Diana terlihat runyam mendengar pernyataan itu. Dia mengangkat bahu dan menunduk.

"Maaf teman, aku tidak bisa mengubah apa yang aku rasakan," kata Diana perlahan.

"Jelas sekali. Tapi kamu bisa mengubah agar kamu tidak terlihat seperti yang kamu rasakan. Untuk menjadi sosok yang sukses kamu harus menjadi seorang aktris yang luar biasa di dunia ini," jelas Vonny.

Widya dan Vonny menyeringai dan menggelengkan kepalanya.

"Bagaimana cara aku berakting tapi tidak berpura-pura?"

"Dengan meyakinkan dirimu sendiri jika kamu benar-benar merasakannya," jelas Vonny.

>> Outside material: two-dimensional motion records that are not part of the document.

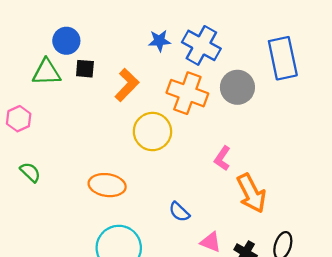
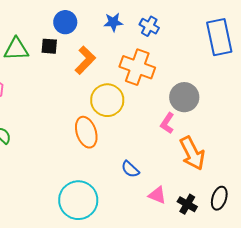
blue circle: (66, 41) -> (65, 22), moved
blue cross: (201, 45) -> (149, 26), size x0.6
gray circle: (237, 87) -> (184, 97), moved
orange ellipse: (107, 185) -> (86, 132), moved, turned 64

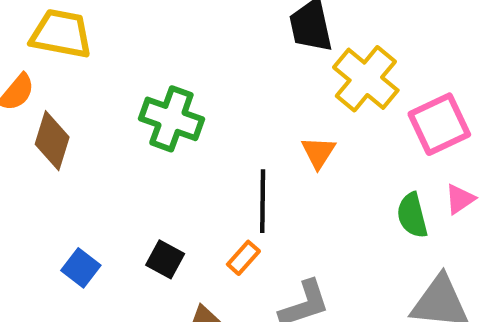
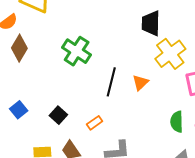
black line: (263, 201) -> (111, 82), moved

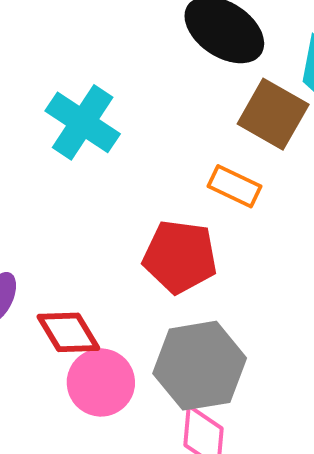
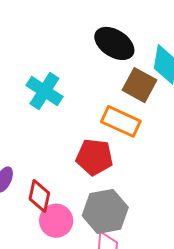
orange rectangle: (234, 186) -> (121, 121), size x1.5
red diamond: (68, 332) -> (39, 196), turned 44

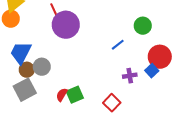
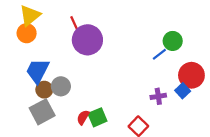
blue line: (118, 45) -> (159, 54), moved

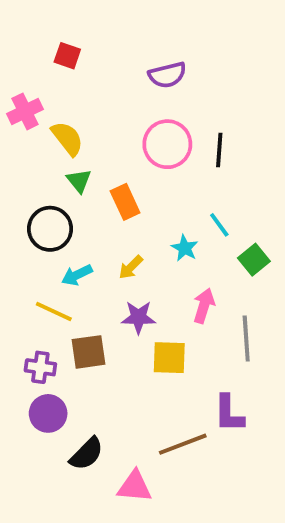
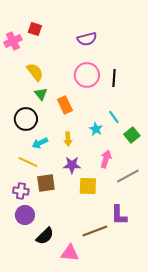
pink cross: (25, 111) -> (13, 41), moved
yellow arrow: (131, 267) -> (68, 139), turned -48
gray line: (246, 338) -> (128, 176), turned 65

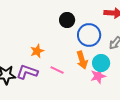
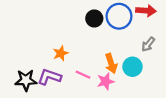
blue circle: (89, 35) -> (119, 16), moved
pink star: (98, 76) -> (106, 81), moved

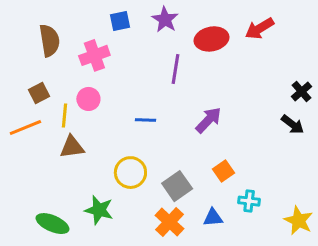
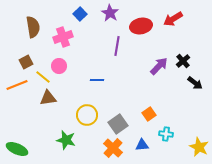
blue square: (120, 21) -> (80, 14), turned -32
black cross: (302, 91) -> (183, 61), moved
yellow line: (64, 115) -> (43, 77), turned -56
purple arrow: (209, 120) -> (159, 66), moved
green ellipse: (52, 224) -> (17, 149), moved

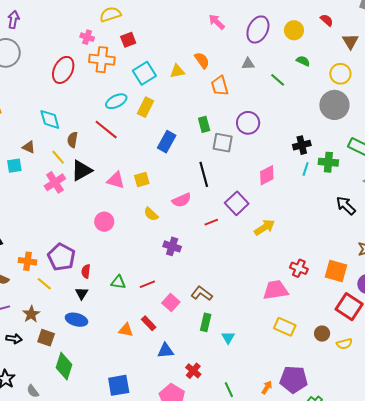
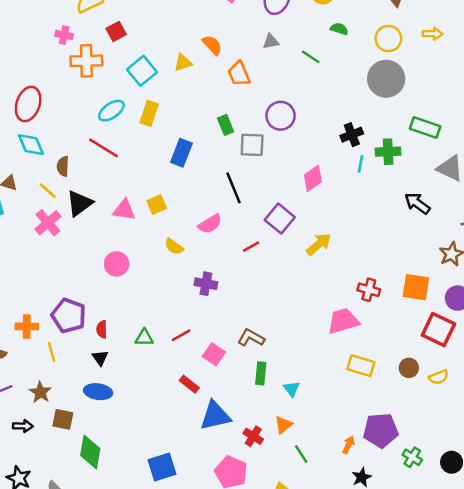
red ellipse: (63, 70) -> (28, 104), moved
yellow line: (44, 284) -> (52, 352), turned 42
orange triangle: (126, 330) -> (283, 425), moved, turned -42
blue triangle: (166, 351) -> (215, 416), size x1.5

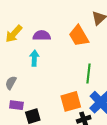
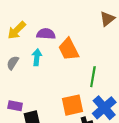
orange trapezoid: (79, 36) -> (69, 49), moved
gray semicircle: (11, 83) -> (13, 63), moved

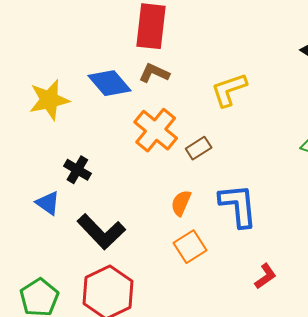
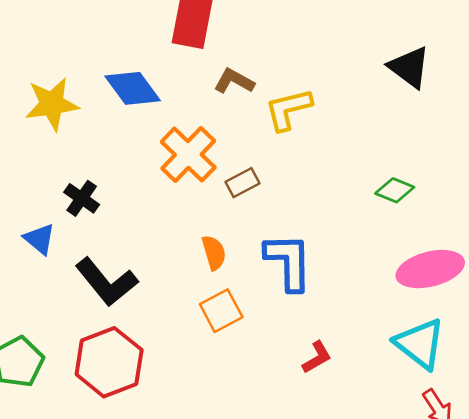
brown L-shape: (154, 73) -> (234, 81), moved
orange semicircle: (181, 203) -> (214, 253), turned 136

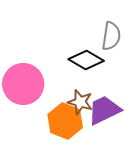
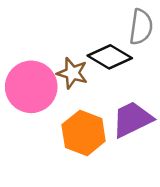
brown star: (80, 102) -> (72, 73), moved

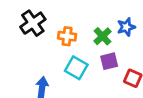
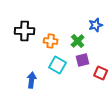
black cross: (33, 23) -> (25, 31), turned 36
blue star: (126, 27) -> (96, 25), moved

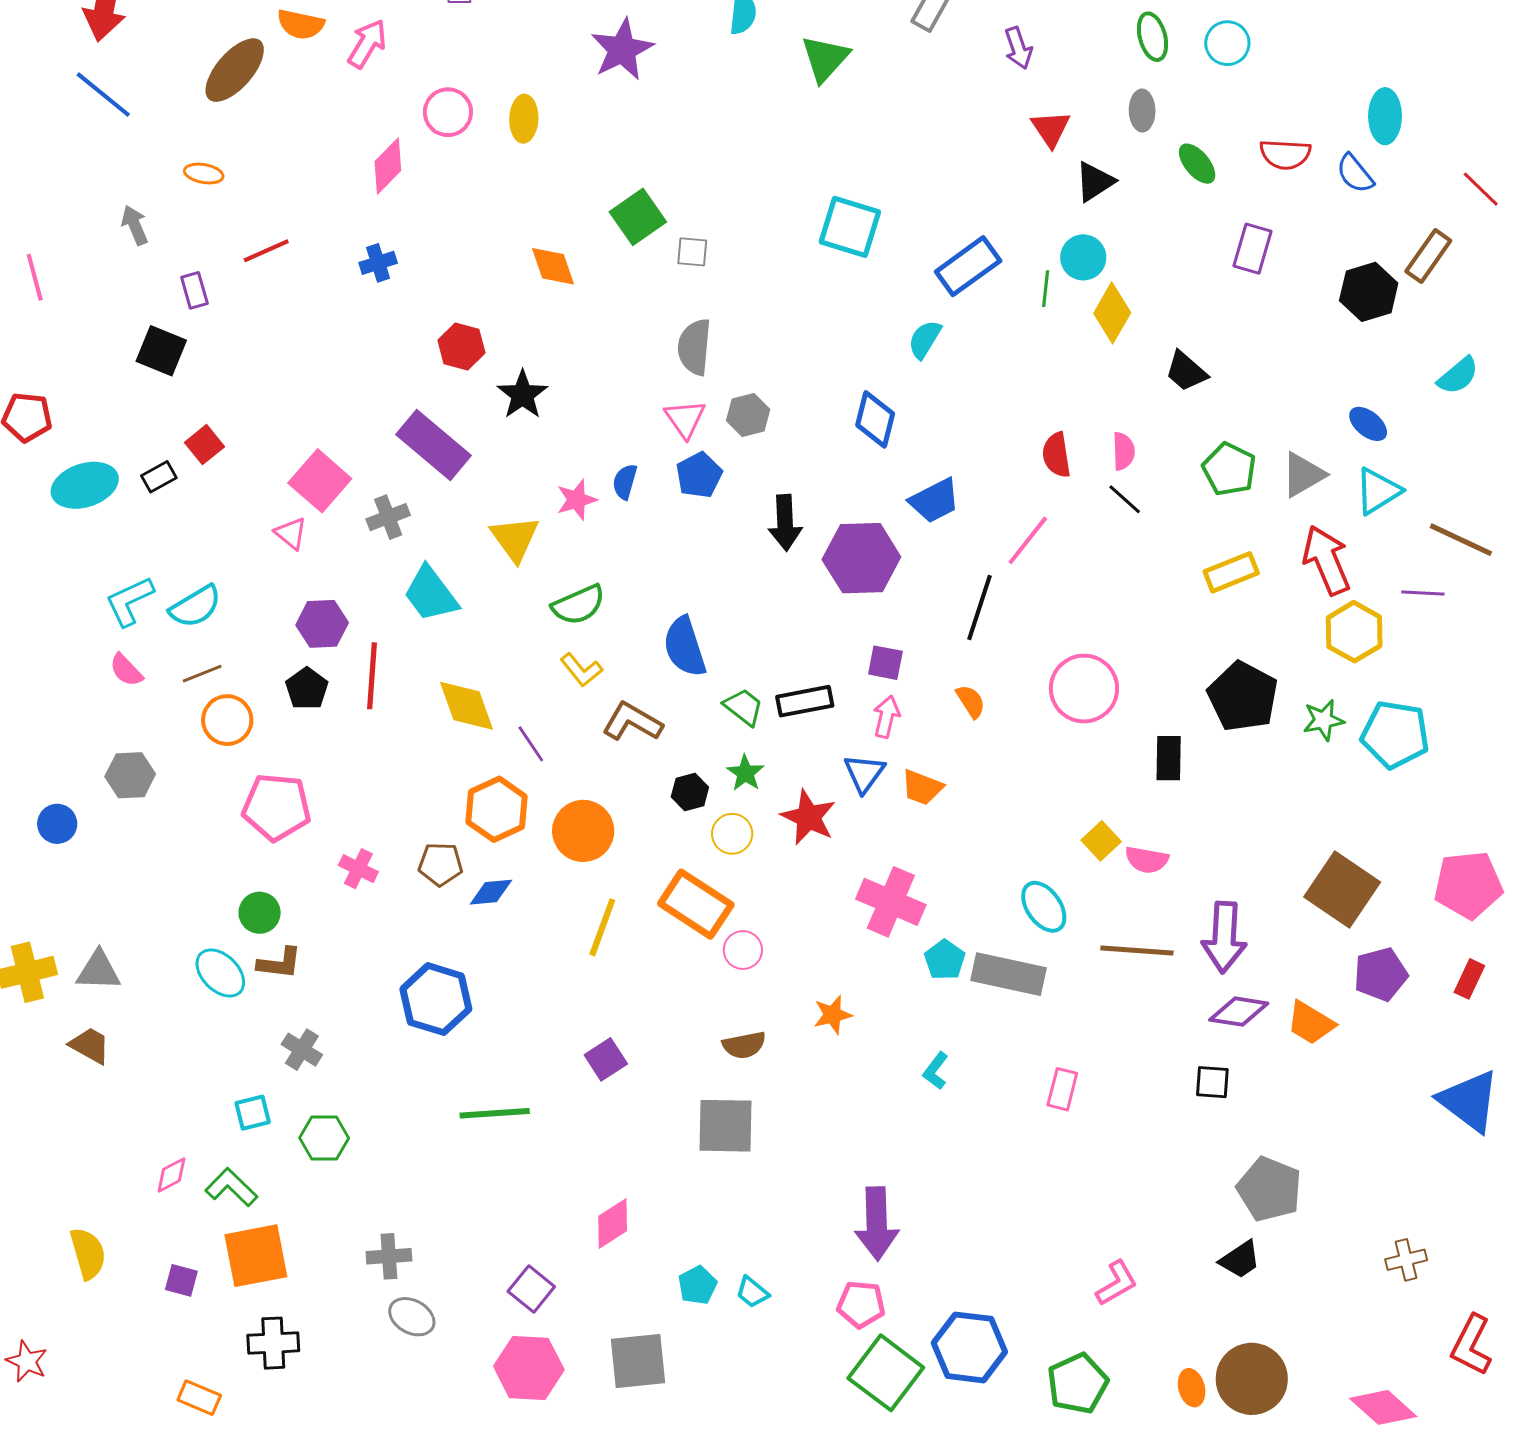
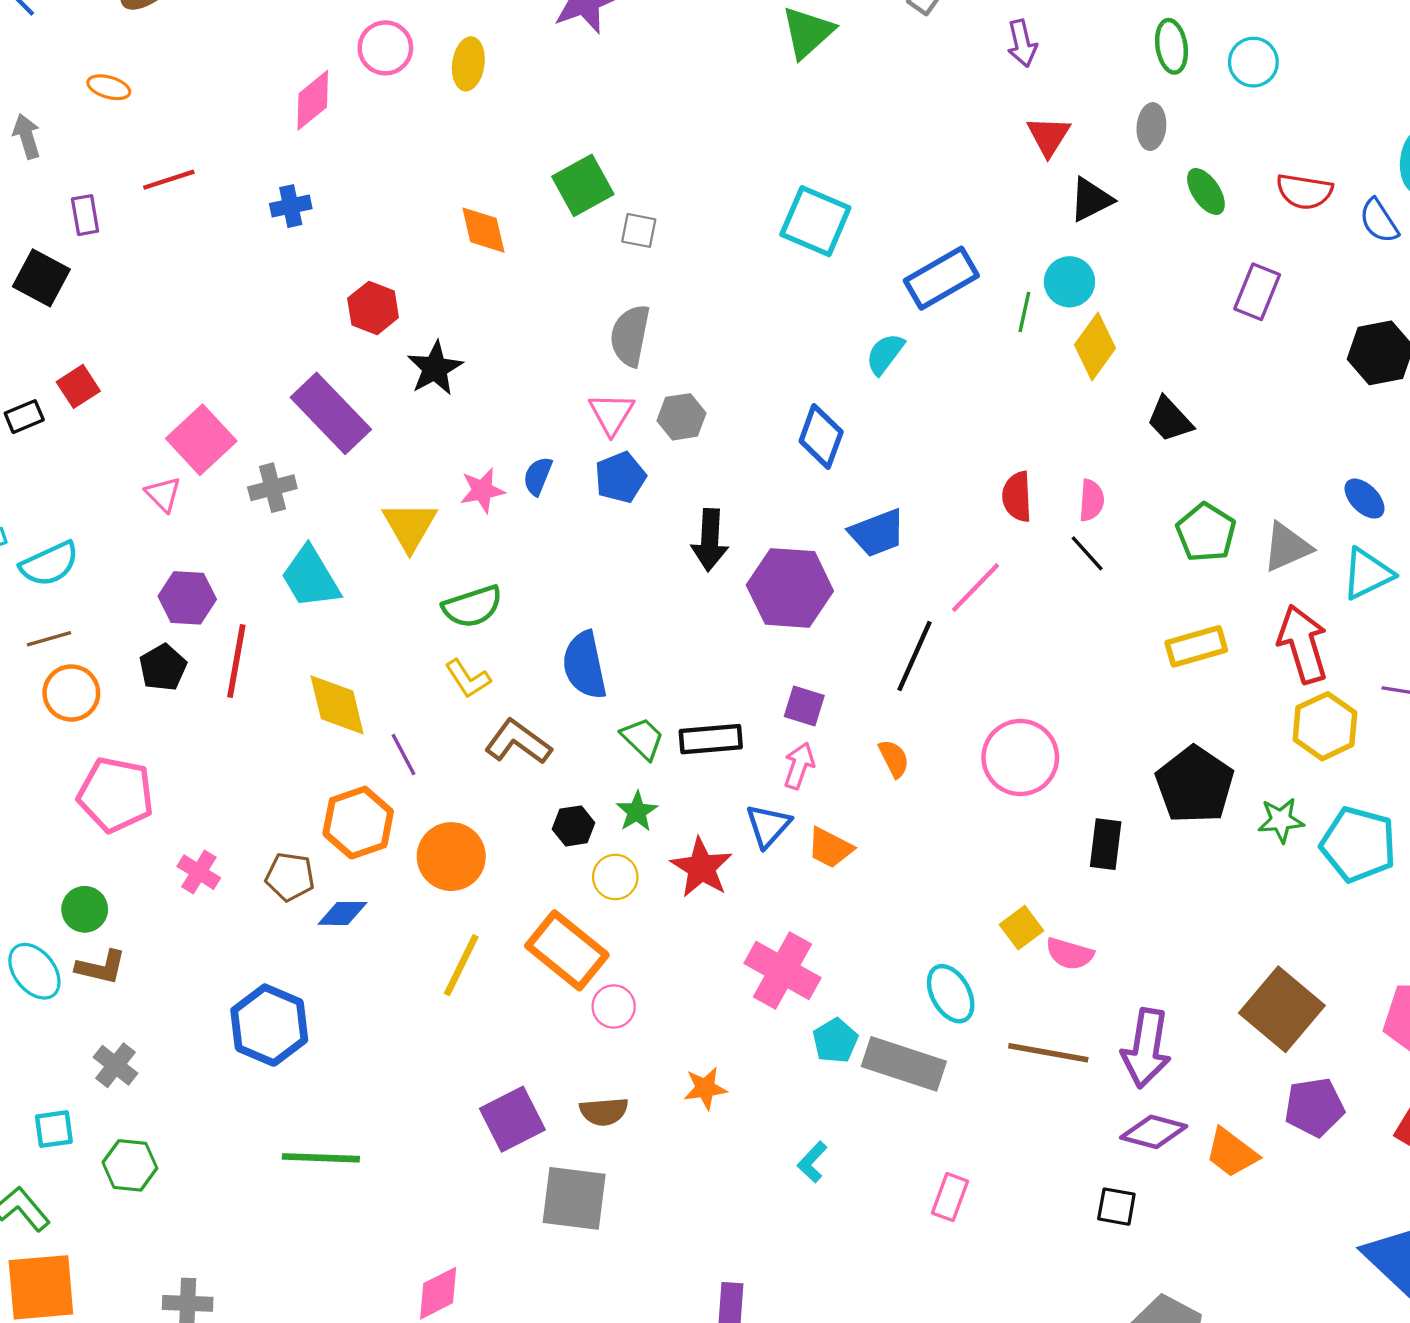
purple square: (606, 1059) -> (512, 1119), moved, size x1.4

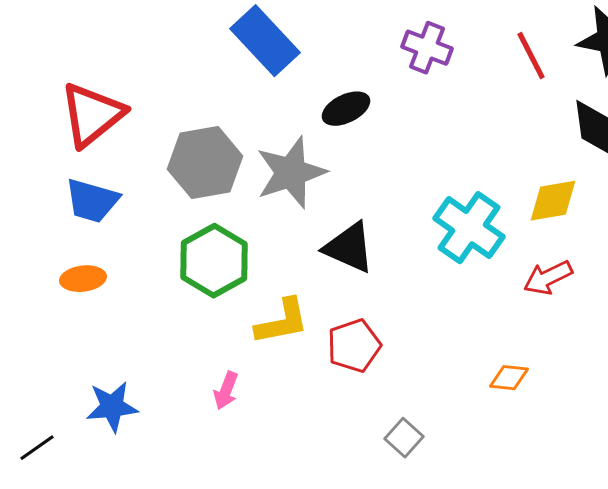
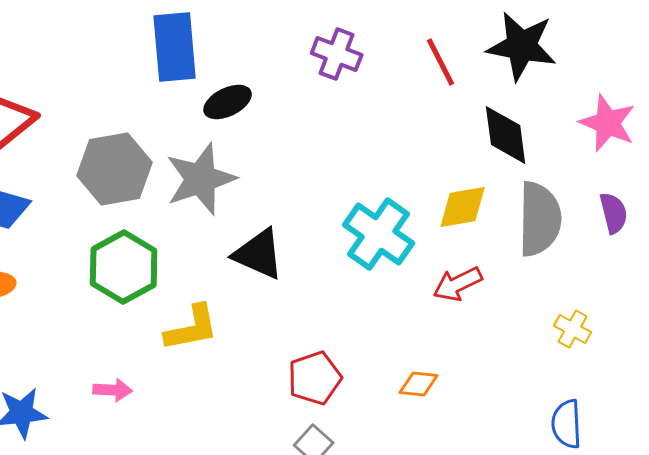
blue rectangle: (265, 41) -> (175, 47), turned 38
black ellipse: (346, 109) -> (228, 102), moved
red pentagon: (354, 346) -> (315, 378), moved
pink arrow: (226, 391) -> (113, 390), moved, turned -108

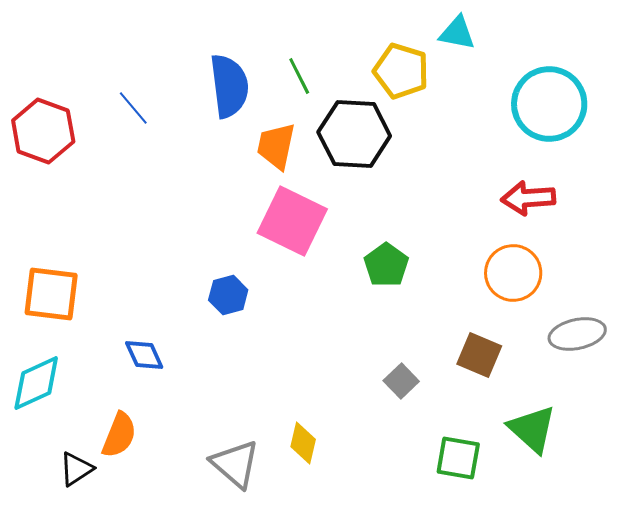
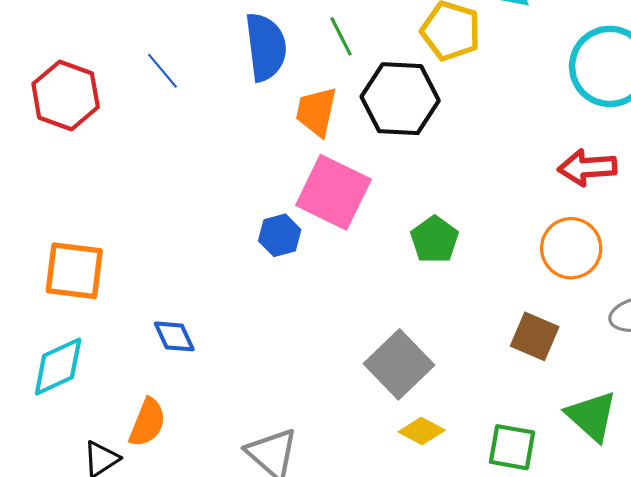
blue hexagon: (228, 295) -> (280, 235), moved
gray square: (401, 381) -> (399, 364), moved, size x1.8
yellow diamond: (303, 443) -> (422, 431), moved, turned -75

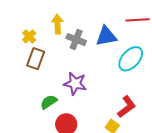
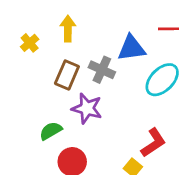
gray cross: (76, 40) -> (102, 70), moved
brown rectangle: (36, 59) -> (67, 75), moved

Vonny mendekati Diana dan menyentuh wajah Diana, "Wajahmu melakukan banyak hal, bahkan kamu tidak sadar telah melakukannya dan begitu juga dengan orang lain yang tidak sadar telah memperhatikannya. Tapi ada kalanya kamu melakukannya dan mereka memperhatikannya, kemudian terjadilah interaksi. Sulit bagimu untuk mengendalikannya, tapi jika kamu menatap seseorang dan kamu mampu mengeluarkan perasaan hangat terhadap mereka maka semesta akan bekerja sama. Orang lain akan merasakan itu juga, tanpa mereka sendiri menyadarinya dan mereka akan lebih menyukaimu." Vonny terhenti sejenak dan menelan air liurnya.

"Intinya, kamu harus menemukan sesuatu yang kamu suka dari siapa pun yang kamu sukai. Jangan melawan perasaanmu, lepaskan saja dan kirimkan ke arah targetmu." Sela Widya.

"Aku tidak mengerti penjelasan kalian," kata Diana tanpa merasa salah.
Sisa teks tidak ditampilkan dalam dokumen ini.